I can't - I use cheap single piece valves. They'll have to stay clean and dirty.
they come apart easier than the 3 piece valves to clean.. a lot of people seem to not know this. the whole end unscrews and the ball pops right out. the 3 piece ones are a pain in the ass in my opinion but a lot of folks like them because they look cool.
 
they come apart easier than the 3 piece valves to clean.. a lot of people seem to not know this. the whole end unscrews and the ball pops right out. the 3 piece ones are a pain in the ass in my opinion but a lot of folks like them because they look cool.

Ok, good to know, thankyou.

I'm still too lazy to clean them though.
 
the 3 piece ones are a pain in the ass in my opinion but a lot of folks like them because they look cool.
I totally hate the 3 piece ones. If they're not tightened properly they'll leak like there's no tomorrow, you then tighten them properly and the threads on the screws will strip as soon as you look at them the wrong way... Butterfly valves are the way to go, definitely.
 
I totally hate the 3 piece ones. If they're not tightened properly they'll leak like there's no tomorrow, you then tighten them properly and the threads on the screws will strip as soon as you look at them the wrong way... Butterfly valves are the way to go, definitely.

I've only taken my 3 piece valve apart a couple of times since replacing my single piece one. I find it tedious but quite simple. If you are tightening with anywhere near enough to strip the threads you are doing something very wrong.

I got the 3 piece valve without knowing about these butterfly valves, if I make a change again I will be getting them.
 
Once in a while. I'm doing a recirculation with hot PBW solution so the insides are quite clean.

I use a counterflow chiller; during the process of brewing I pre-boil the water (LODO technique), and send that boiling water through the CF chiller. That way I'm sanitizing everything even before wort comes into contact with it. Same thing with running the boiling wort through it all--sanitized.

@grampamark 's pic above might motivate me to take things apart, just to see, but as he notes, it's all sanitized by running boiling liquid through it, and I don't have any reason to presume there's accumulated junk in there that wouldn't have been cleaned out by either the PBW or boiling liquids.

So I pulled apart my 3-piece valve to see how things are. I haven't cleaned it....well, in retrospect, ever. I've disassembled other elements of my brew equipment but never that one. So here it is.

It looks like there's crud all over the ball, but that's all reflections. Clean. That's the hot PBW solution through it at the end of every brew day, work the valve a bit, and it's clean.

ballvalve.jpg
 
I'm pretty sure the seals failed on mine which lead to the gunk on the inside.
actually the gunk is from the liquid that sitting in the hole of the ball being allowed to go into the deadspace in the valve once the ball is turned 90degrees to close it. This is also why the valve needs to be opened and closed slowly a number of times to get the pbw soultion in that same deadspace after brewing to flush it out or it becomes nasty.
 
I disassembled all five 2-piece ball valves in my brewery for the first time in three years of service (60ish batches).
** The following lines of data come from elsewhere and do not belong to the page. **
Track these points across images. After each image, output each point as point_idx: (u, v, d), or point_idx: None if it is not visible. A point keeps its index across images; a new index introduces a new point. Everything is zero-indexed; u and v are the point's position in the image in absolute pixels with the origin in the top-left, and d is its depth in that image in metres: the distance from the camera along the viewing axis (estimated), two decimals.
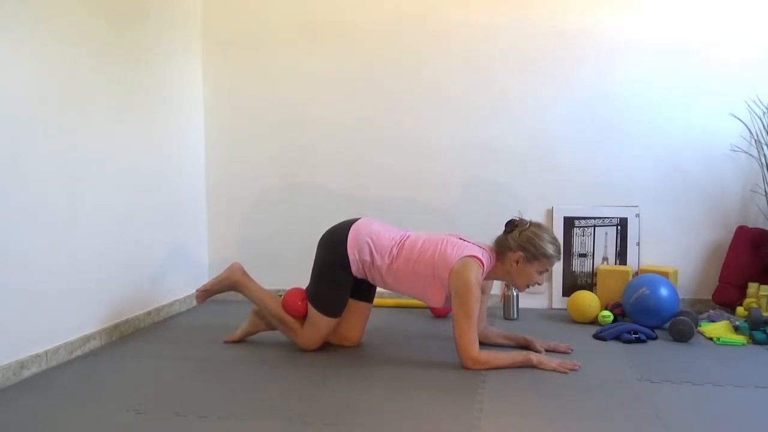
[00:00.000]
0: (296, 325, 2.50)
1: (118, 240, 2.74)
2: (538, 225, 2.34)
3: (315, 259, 2.51)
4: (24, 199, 2.21)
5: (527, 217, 2.40)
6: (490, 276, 2.39)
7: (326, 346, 2.55)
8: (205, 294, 2.67)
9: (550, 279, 3.25)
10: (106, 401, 1.95)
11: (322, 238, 2.52)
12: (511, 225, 2.35)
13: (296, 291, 2.53)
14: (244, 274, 2.62)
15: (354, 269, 2.42)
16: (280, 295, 2.57)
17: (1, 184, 2.11)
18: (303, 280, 2.58)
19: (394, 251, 2.39)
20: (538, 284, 2.37)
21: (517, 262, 2.30)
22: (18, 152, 2.18)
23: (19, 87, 2.19)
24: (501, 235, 2.37)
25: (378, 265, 2.38)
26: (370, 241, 2.40)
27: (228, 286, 2.63)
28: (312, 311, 2.46)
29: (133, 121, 2.85)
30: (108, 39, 2.67)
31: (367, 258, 2.39)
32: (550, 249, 2.29)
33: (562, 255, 2.37)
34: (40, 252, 2.28)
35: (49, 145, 2.33)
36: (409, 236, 2.44)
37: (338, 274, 2.43)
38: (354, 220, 2.49)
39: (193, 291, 3.38)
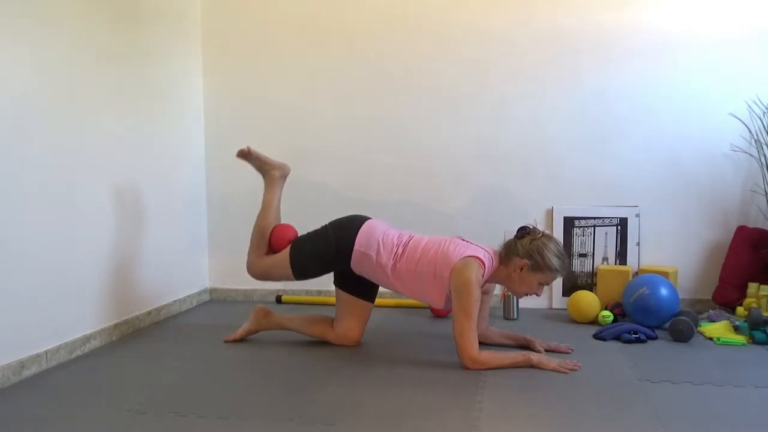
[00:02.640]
0: (264, 249, 2.58)
1: (118, 240, 2.74)
2: (549, 237, 2.34)
3: (324, 227, 2.54)
4: (24, 199, 2.21)
5: (529, 218, 2.40)
6: (492, 279, 2.39)
7: (326, 346, 2.55)
8: (250, 153, 2.69)
9: None
10: (106, 401, 1.95)
11: (336, 220, 2.56)
12: (523, 231, 2.35)
13: (292, 231, 2.59)
14: (283, 179, 2.72)
15: (353, 262, 2.44)
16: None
17: (0, 184, 2.11)
18: (303, 281, 2.59)
19: (399, 251, 2.40)
20: (537, 295, 2.37)
21: (522, 269, 2.30)
22: (17, 152, 2.18)
23: (18, 86, 2.19)
24: (510, 240, 2.37)
25: (383, 264, 2.39)
26: (380, 240, 2.42)
27: (265, 171, 2.71)
28: (286, 256, 2.50)
29: (133, 121, 2.85)
30: (107, 39, 2.67)
31: (373, 254, 2.40)
32: (556, 263, 2.29)
33: (566, 272, 2.38)
34: (40, 252, 2.28)
35: (49, 144, 2.33)
36: (413, 237, 2.45)
37: (333, 257, 2.46)
38: (365, 217, 2.53)
39: (193, 291, 3.40)
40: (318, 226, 2.61)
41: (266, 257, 2.57)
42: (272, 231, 2.60)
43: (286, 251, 2.51)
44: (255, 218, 2.60)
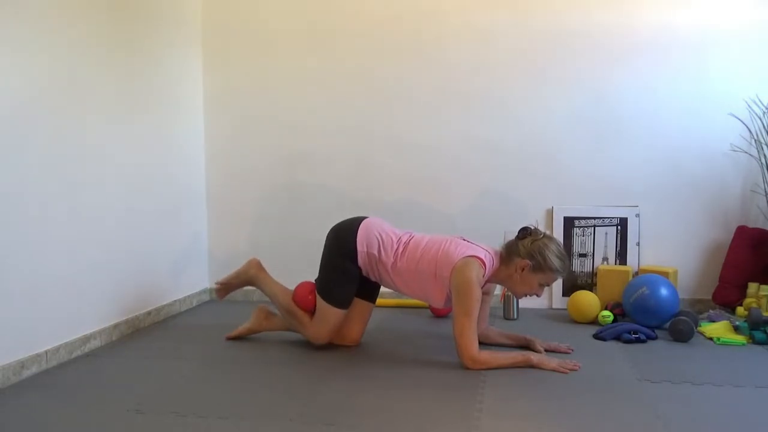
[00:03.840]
0: (305, 318, 2.53)
1: (118, 240, 2.74)
2: (550, 238, 2.35)
3: (323, 252, 2.52)
4: (24, 200, 2.21)
5: (529, 218, 2.40)
6: (492, 279, 2.39)
7: (326, 346, 2.55)
8: (225, 288, 2.73)
9: None
10: (106, 401, 1.95)
11: (331, 231, 2.54)
12: (525, 232, 2.36)
13: (306, 284, 2.57)
14: (261, 268, 2.69)
15: (360, 261, 2.43)
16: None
17: (0, 184, 2.11)
18: (303, 280, 2.59)
19: (399, 249, 2.40)
20: (537, 296, 2.36)
21: (523, 270, 2.30)
22: (18, 153, 2.18)
23: (18, 87, 2.19)
24: (512, 240, 2.38)
25: (384, 261, 2.40)
26: (379, 237, 2.43)
27: (245, 280, 2.70)
28: (320, 302, 2.47)
29: (132, 122, 2.85)
30: (108, 39, 2.67)
31: (375, 252, 2.41)
32: (557, 263, 2.28)
33: (566, 273, 2.36)
34: (40, 252, 2.28)
35: (49, 145, 2.33)
36: (413, 236, 2.46)
37: (346, 265, 2.44)
38: (363, 217, 2.53)
39: (193, 291, 3.39)
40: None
41: (314, 321, 2.50)
42: (295, 302, 2.55)
43: (320, 301, 2.47)
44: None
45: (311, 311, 2.53)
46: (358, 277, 2.47)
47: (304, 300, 2.53)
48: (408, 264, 2.38)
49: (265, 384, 2.11)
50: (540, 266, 2.29)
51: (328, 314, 2.46)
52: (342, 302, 2.46)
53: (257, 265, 2.70)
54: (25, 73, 2.22)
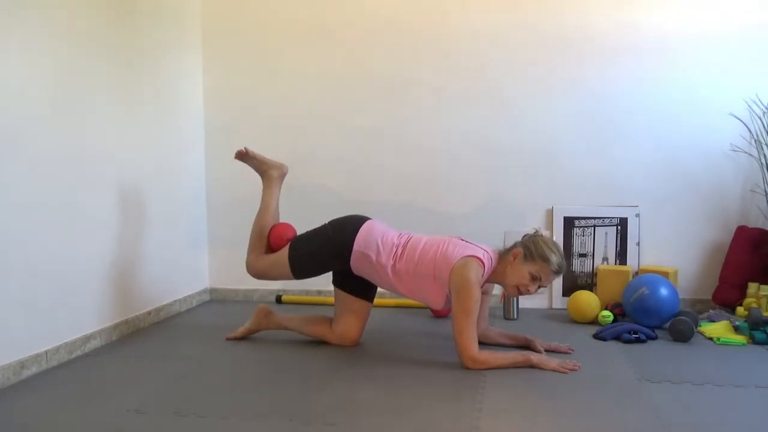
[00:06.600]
0: (262, 248, 2.60)
1: (118, 240, 2.74)
2: (551, 239, 2.36)
3: (325, 228, 2.53)
4: (24, 199, 2.21)
5: (529, 218, 2.40)
6: (491, 278, 2.39)
7: (326, 346, 2.55)
8: (247, 154, 2.74)
9: None
10: (106, 401, 1.95)
11: (336, 219, 2.56)
12: (527, 234, 2.41)
13: (291, 230, 2.61)
14: (281, 179, 2.75)
15: (353, 262, 2.44)
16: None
17: (0, 184, 2.11)
18: (302, 282, 2.58)
19: (398, 251, 2.40)
20: (529, 291, 2.30)
21: (515, 258, 2.31)
22: (17, 152, 2.18)
23: (16, 87, 2.19)
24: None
25: (383, 264, 2.39)
26: (379, 241, 2.42)
27: (263, 171, 2.75)
28: (284, 255, 2.51)
29: (133, 121, 2.85)
30: (107, 37, 2.67)
31: (372, 255, 2.40)
32: (548, 253, 2.27)
33: (560, 273, 2.31)
34: (40, 252, 2.28)
35: (48, 144, 2.33)
36: (411, 238, 2.45)
37: (332, 256, 2.47)
38: (366, 218, 2.54)
39: (193, 291, 3.40)
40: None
41: (265, 256, 2.58)
42: (270, 230, 2.62)
43: (285, 251, 2.51)
44: (255, 217, 2.63)
45: (271, 250, 2.58)
46: (331, 270, 2.53)
47: (277, 238, 2.58)
48: (407, 266, 2.37)
49: (266, 384, 2.11)
50: (531, 254, 2.28)
51: (280, 267, 2.51)
52: (298, 272, 2.51)
53: (281, 174, 2.74)
54: (24, 74, 2.22)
Only the valve on the mash tun had some, but not a lot, of gunk. The rest were basically spotless.

I always cycle hot PBW for about 10 minutes after every batch, including opening/closing the valves several times. However, I don't do this with the mash tun. It only gets a water rinse. However, I do use my air blower to blow all valves out after use (opening/closing several times). It really gets all water out and I wonder if that is why even the mash tun's valve was so clean.

By the way, the blower I use is the Makita DUB182. The nozzle on it fits male camlocks so well, I swear it was made specifically for them. I use it for blowing all remaining water out the CFC as well.
 
They are great valves, and I'm very happy with mine. I take them apart after every brew, and rinse any material that was remaining. they come apart in less than 20 seconds, and are put back together in the same amount of time.